**What is asked:**
• A. Name every kind of asset that the passage on people as an organization's greatest asset lists as possible assets of an organization.
• B. Extend the passage on whether people are an organization's greatest asset, picking up after its final sentence.

**Quoted passage:**
** start **

It is not an immutable law, as there are many counterexamples, neither is it particularly useful as a rule of thumb for managers. It’s too all-inclusive. The problem is in the formulation of the statement ‘people are our greatest asset’. There’s a category mistake at the heart of this simple sentence. It’s the mapping of the word ‘people’ to the word ‘asset’. People are both an asset and a liability in an organisation.
Other assets can matter more than people
Assets come in all shapes and sizes. The assets of an organisation may be cash, equities in other companies, intellectual property, brands, land, property, commodities and so on.
Cash can be an organisations greatest asset, at times in an organisation’s growth. It can make the difference between death and survival. This is why capitalising a business often results in the decision to reduce the burn rate by losing unnecessary staff. In some organisations the cash pile can certainly be its greatest asset. If you have a company that is protecting itself against a fierce financial downturn, cash can certainly be a greater asset than people. This is also true of organisations that are vehicles for investment protection.

** end **

**Listed records:**
** start **

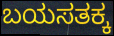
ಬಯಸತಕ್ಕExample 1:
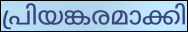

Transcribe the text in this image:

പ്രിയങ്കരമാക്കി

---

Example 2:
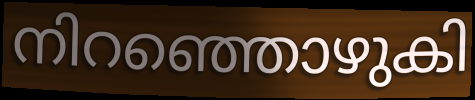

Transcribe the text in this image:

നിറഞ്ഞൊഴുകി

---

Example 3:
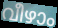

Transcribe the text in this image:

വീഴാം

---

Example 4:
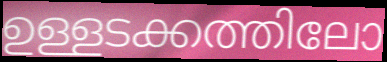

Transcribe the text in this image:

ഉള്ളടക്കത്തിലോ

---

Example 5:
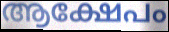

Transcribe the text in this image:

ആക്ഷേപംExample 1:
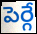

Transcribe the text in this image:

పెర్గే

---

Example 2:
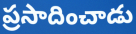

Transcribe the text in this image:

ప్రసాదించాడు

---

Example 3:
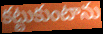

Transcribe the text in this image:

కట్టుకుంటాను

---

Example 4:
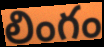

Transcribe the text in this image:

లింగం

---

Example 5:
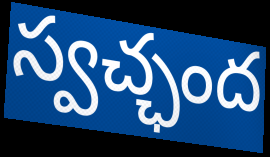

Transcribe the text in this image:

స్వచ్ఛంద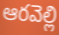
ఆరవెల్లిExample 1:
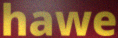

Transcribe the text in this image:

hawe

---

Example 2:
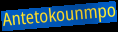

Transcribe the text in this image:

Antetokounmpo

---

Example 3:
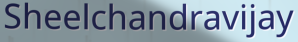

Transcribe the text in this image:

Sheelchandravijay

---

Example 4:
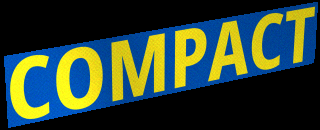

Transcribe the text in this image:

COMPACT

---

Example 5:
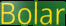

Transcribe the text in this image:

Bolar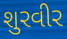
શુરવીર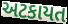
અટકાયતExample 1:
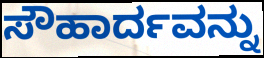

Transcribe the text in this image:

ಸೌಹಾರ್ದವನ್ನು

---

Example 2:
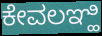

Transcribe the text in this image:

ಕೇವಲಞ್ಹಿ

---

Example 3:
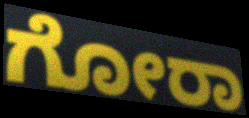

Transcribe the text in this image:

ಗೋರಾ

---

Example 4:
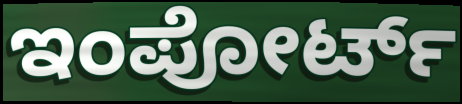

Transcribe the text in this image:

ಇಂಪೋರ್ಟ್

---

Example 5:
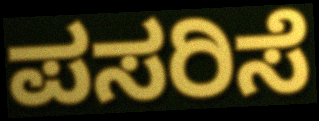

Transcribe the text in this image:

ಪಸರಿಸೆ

** end **
** start **

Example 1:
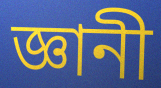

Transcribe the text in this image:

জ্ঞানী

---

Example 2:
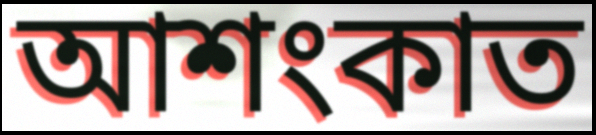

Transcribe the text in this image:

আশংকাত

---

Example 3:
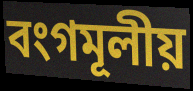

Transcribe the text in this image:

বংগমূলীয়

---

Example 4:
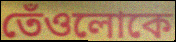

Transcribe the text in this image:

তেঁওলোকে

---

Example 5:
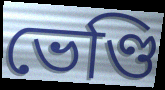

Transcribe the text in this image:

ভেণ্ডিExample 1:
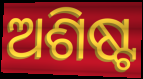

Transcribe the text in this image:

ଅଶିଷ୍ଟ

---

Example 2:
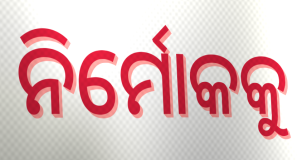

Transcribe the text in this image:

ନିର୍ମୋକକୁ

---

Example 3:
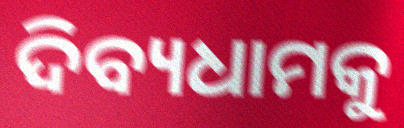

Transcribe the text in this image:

** end **

**Responses for each task:**
• A. cash, equities in other companies, intellectual property, brands, land, property, commodities

• B.
Intellectual property right are often an organisations greatest asset. Whether it’s cats’ eyes, a clever piece of engineering, high tech or a beautiful piece of software; patents can be your primary asset. Some organisations quite simply manage a single patent or patents. In many cases the only people gaining are the offspring of the inventor. This would be to equate an accident of birth with talent.
Brands can be more important in the long terms than the current crop of people in an organisation. This is especially true of brands that have been around longer than any current employee. Coca Cola may be a good example. There are plenty of others. The actual ‘asset’ as measured qualitatively or quantitatively may be greater than the intellectual or human capital at that one time in an organisation. Let me give another example. Many major universities have brands that go back hundreds of years. This is their core asset – their history, past reputation and now their current brand capital. A university's students come and go annually, their staffs come and go, it doesn’t own the IP in its research, which is published by publishers in their journals. In short, its people come and go but its brand remains the constant.
Assets such as artefacts in museums, artworks in galleries, land and houses in the National Trust, archaeological sites in English Heritage and so on, may all value their assets as, in both the short and long term as greater than their people. Equipment, real-estate and property can also be classed as tangible balance sheet assets, which in some cases, may be of greater value than a relatively small number of employees.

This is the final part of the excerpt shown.